Page images and extracted text
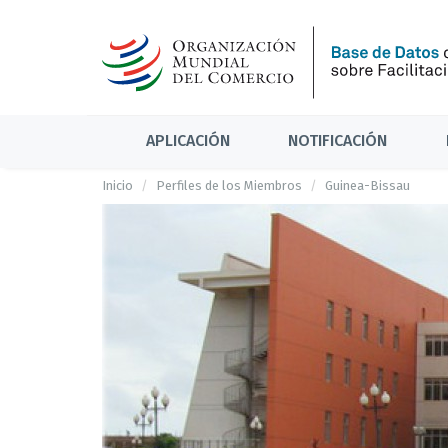
APLICACIÓN
NOTIFICACIÓN
Inicio
Perfiles de los Miembros
Guinea-Bissau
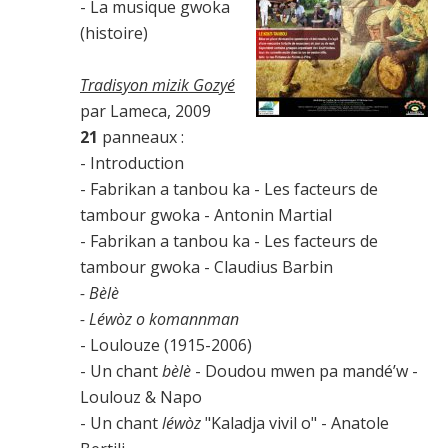
- La musique gwoka
(histoire)
Tradisyon mizik Gozyé
par Lameca, 2009
21
panneaux :
- Introduction
- Fabrikan a tanbou ka - Les facteurs de
tambour gwoka - Antonin Martial
- Fabrikan a tanbou ka - Les facteurs de
tambour gwoka - Claudius Barbin
- Bèlè
- Léwòz o komannman
- Loulouze (1915-2006)
- Un chant
bèlè
- Doudou mwen pa mandé’w -
Loulouz & Napo
- Un chant
léwòz
"Kaladja vivil o" - Anatole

■ What is expected ■
Transcribe each entry precisely as given, leaving the pictures out.

■ Solution to the problem ■
APLICACIÓN
NOTIFICACIÓN
Inicio
Perfiles de los Miembros
Guinea-Bissau
- La musique gwoka
(histoire)
Tradisyon mizik Gozyé
par Lameca, 2009
21
panneaux :
- Introduction
- Fabrikan a tanbou ka - Les facteurs de
tambour gwoka - Antonin Martial
- Fabrikan a tanbou ka - Les facteurs de
tambour gwoka - Claudius Barbin
- Bèlè
- Léwòz o komannman
- Loulouze (1915-2006)
- Un chant
bèlè
- Doudou mwen pa mandé’w -
Loulouz & Napo
- Un chant
léwòz
"Kaladja vivil o" - Anatole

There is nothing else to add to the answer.